Carnivorous Houseplants

Sundew - A type of insectivorous plant (Photo by Gardens on Spring Creek)

Bryan Fischer | Gardens on Spring Creek


As temperatures grow cooler and nights grow longer, many of us turn to houseplants as a reprieve from the bleak browns of a Colorado winter. This season, instead of heading to the nursery for another foliage plant, consider branching out into growing something a bit more appropriate for the season: a carnivore! 

Not just the ubiquitous Venus flytrap, carnivorous plants encompass a diverse and quirky group of plants originating in areas with soil or water low in concentrations of essential nutrients. While they still photosynthesize to produce their energy, they use insects to supplement their limited nutrient spread provided by the relatively nutrient-poor soils or water in which they grow. A number of these plants can be grown more easily than one would expect in the home. What’s more: these plants can be purchased online and shipped to your door for surprisingly reasonable prices.

Among the easiest for home culture, topical (especially those of South African origin) Drosera species make ideal starter carnivorous plants. If potted in a media of half peat and half perlite, they will grow with relative ease in dappled light indoors. Many of these sundews, like cape sundew from South Africa (D. capensis), don’t require any major change in culture throughout the year. This trait makes them better houseplants than some other carnivores; such plants from areas with cold winters, including the Venus flytrap, generally require a chilling period that can be impractical to replicate in the home. 

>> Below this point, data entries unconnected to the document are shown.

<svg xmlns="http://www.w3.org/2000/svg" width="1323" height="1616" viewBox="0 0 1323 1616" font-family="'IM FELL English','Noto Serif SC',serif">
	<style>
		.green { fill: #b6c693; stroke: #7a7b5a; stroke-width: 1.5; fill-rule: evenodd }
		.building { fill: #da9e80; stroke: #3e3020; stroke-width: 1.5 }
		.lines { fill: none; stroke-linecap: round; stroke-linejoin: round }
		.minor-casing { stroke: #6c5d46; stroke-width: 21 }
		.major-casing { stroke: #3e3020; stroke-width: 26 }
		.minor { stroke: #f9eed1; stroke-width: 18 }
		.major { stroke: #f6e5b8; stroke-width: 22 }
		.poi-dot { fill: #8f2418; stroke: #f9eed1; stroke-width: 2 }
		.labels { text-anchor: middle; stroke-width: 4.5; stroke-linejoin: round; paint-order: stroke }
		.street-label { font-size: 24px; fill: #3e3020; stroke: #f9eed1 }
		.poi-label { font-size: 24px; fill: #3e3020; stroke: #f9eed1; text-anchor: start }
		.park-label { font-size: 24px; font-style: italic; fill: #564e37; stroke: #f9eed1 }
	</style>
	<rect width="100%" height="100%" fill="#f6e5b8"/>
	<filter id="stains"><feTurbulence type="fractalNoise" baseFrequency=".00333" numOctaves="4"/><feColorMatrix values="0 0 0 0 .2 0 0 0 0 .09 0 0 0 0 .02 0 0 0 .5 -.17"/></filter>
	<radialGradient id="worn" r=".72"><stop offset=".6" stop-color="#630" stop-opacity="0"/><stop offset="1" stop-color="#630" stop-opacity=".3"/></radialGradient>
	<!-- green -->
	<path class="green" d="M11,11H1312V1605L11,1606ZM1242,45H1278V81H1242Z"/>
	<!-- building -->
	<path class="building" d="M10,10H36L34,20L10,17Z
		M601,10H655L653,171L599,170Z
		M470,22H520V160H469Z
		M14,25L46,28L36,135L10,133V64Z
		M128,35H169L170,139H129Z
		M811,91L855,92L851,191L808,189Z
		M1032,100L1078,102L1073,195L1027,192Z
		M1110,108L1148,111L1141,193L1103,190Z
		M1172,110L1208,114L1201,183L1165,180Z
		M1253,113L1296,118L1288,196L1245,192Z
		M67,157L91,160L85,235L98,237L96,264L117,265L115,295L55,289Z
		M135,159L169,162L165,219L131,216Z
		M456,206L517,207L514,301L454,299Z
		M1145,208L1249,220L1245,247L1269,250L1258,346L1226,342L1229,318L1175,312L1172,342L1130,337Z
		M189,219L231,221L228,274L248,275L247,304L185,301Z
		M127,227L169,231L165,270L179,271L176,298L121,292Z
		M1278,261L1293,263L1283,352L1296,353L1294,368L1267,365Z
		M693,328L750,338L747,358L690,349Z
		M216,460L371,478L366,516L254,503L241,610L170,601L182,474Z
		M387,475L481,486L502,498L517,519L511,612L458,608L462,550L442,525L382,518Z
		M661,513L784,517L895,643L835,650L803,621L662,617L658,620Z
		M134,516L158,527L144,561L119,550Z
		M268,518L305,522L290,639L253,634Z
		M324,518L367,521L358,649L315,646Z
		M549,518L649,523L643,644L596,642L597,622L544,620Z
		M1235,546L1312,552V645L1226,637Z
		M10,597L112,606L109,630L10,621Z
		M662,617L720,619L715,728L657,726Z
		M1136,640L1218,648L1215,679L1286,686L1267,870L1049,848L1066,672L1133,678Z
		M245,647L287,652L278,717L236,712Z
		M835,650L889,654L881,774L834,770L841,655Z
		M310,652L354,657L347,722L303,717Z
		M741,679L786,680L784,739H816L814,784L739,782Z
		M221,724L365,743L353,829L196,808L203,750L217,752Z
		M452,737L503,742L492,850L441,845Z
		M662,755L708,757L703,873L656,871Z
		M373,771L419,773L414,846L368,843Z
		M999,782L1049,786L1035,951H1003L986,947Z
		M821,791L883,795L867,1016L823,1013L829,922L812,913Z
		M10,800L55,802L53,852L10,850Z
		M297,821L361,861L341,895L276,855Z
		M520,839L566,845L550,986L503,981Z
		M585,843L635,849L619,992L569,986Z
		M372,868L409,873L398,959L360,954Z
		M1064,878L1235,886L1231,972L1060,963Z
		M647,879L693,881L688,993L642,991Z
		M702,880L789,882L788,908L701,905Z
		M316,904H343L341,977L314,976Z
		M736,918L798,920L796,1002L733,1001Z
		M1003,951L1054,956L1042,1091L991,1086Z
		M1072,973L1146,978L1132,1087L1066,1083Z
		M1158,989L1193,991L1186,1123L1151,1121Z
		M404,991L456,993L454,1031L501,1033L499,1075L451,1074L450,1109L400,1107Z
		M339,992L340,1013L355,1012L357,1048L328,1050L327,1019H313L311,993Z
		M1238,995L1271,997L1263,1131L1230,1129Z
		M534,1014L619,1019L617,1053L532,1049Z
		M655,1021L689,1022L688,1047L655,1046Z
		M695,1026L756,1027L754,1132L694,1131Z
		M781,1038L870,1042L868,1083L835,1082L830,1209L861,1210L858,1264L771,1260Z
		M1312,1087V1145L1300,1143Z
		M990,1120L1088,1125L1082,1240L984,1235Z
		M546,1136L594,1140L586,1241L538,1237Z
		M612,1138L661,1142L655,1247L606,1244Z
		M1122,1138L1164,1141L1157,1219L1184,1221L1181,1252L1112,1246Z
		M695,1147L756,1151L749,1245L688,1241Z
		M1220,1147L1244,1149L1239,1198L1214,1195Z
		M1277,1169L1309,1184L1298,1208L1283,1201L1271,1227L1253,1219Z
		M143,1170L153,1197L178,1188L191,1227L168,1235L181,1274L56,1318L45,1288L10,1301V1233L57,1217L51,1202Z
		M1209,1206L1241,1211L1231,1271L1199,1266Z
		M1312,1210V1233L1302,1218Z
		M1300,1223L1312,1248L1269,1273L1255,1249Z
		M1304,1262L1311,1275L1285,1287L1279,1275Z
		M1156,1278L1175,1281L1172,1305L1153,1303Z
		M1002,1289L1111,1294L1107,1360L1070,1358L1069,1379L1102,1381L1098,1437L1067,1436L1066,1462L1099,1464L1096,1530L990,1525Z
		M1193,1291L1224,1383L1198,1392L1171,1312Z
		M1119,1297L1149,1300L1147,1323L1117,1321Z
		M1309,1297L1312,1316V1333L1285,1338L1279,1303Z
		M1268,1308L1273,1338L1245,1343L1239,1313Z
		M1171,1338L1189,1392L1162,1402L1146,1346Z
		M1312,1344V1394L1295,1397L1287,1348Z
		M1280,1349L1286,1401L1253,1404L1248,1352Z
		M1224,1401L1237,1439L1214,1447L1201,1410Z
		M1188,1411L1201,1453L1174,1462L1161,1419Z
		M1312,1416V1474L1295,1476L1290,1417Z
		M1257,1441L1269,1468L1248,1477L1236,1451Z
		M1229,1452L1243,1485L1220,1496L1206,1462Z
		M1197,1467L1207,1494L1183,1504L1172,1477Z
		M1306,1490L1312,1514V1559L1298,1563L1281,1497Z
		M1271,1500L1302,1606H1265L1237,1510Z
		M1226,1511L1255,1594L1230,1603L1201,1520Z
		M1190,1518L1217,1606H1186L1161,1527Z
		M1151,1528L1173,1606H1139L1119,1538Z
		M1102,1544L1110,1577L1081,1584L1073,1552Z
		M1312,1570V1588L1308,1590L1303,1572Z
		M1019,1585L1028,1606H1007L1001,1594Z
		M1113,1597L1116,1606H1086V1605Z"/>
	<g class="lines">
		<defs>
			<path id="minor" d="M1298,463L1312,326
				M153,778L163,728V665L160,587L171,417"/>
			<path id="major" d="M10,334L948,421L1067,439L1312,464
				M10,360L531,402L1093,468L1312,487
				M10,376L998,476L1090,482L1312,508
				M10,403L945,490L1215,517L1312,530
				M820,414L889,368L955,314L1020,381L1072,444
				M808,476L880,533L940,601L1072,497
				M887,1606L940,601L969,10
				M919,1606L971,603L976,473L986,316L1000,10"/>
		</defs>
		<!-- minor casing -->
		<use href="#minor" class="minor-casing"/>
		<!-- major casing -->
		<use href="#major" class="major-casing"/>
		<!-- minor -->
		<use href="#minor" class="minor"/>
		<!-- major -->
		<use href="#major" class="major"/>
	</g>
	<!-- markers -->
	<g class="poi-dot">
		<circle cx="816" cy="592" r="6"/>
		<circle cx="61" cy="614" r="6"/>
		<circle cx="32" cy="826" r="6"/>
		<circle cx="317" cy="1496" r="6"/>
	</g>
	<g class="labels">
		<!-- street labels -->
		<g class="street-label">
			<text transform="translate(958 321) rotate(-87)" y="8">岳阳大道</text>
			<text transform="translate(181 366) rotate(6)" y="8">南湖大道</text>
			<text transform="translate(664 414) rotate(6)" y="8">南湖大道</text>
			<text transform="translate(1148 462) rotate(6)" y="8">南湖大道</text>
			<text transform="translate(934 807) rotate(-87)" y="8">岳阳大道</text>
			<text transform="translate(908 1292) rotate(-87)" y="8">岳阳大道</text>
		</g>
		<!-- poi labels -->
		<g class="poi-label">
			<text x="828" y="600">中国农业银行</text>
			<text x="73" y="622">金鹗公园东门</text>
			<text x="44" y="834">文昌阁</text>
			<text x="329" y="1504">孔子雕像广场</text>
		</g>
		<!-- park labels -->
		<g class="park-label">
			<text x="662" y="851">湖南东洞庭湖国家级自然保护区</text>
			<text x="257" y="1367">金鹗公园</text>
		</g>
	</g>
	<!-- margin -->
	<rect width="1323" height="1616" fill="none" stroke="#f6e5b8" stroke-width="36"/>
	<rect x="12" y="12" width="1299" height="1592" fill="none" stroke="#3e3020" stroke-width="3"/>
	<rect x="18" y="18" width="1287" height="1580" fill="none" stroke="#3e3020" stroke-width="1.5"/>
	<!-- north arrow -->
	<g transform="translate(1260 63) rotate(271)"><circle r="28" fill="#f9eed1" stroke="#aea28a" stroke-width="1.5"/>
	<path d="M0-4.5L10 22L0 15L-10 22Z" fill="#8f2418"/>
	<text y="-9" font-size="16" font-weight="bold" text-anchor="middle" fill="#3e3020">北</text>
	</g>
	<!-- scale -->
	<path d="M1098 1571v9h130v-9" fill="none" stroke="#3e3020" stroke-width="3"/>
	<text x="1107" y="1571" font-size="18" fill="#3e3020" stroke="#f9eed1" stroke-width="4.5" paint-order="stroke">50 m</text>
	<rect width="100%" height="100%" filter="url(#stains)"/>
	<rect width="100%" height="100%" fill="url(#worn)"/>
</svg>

The easier-to-cultivate Drosera grow steadily with consistent moisture, light, and temperature. A spread of leaf shapes, colors, and sizes produced by cultivars of these plants, ranging from cute, round, and green to almost alien-looking, tentacle-like, red leaves provide a surprising amount of year-round interest. Their leaves are covered in colored hairs, each with a glistening bead of baited, enzymatic juice at its end, ready for an unsuspecting bit of bug-brained fare—talk about a two for one! Pest management and some solid botanical novelty all wrapped into one. 

Another favorite carnivorous plant of mine for home culture, Utricularia sandersonii has exceeded all my expectations. Despite its horrid common name (Sanderson’s bladderwort), the plant is downright adorable, creating a mat of tiny, chartreuse leaves followed by liberal production of flowers that look like pairs of lavender-colored bunny ears bobbing atop threadlike stems. Mine grew almost effortlessly in the living sphagnum moss that it came shipped with after I placed it in the bottom of a small glass vase. All it required of me was a sunny windowsill and regular watering.

For information on growing other carnivores, including butterworts (Pinguicula spp. and CVS.), which double as succulents (could this be the millennial’s dream houseplant?), consider checking out the Gardens’ blog at Whatever carnivorous plant you may choose to grow, be sure to use very pure water for your waterings. Growing in such places as bogs and mountainsides, most carnivores have a very low tolerance for dissolved nutrients and salts in their water supply. Regular watering with tap water in most parts of the country can reduce vigor or kill these plants over time. While fine to use in a pinch here and there, most waterings should be with either rainwater/snowmelt or filtered/distilled water.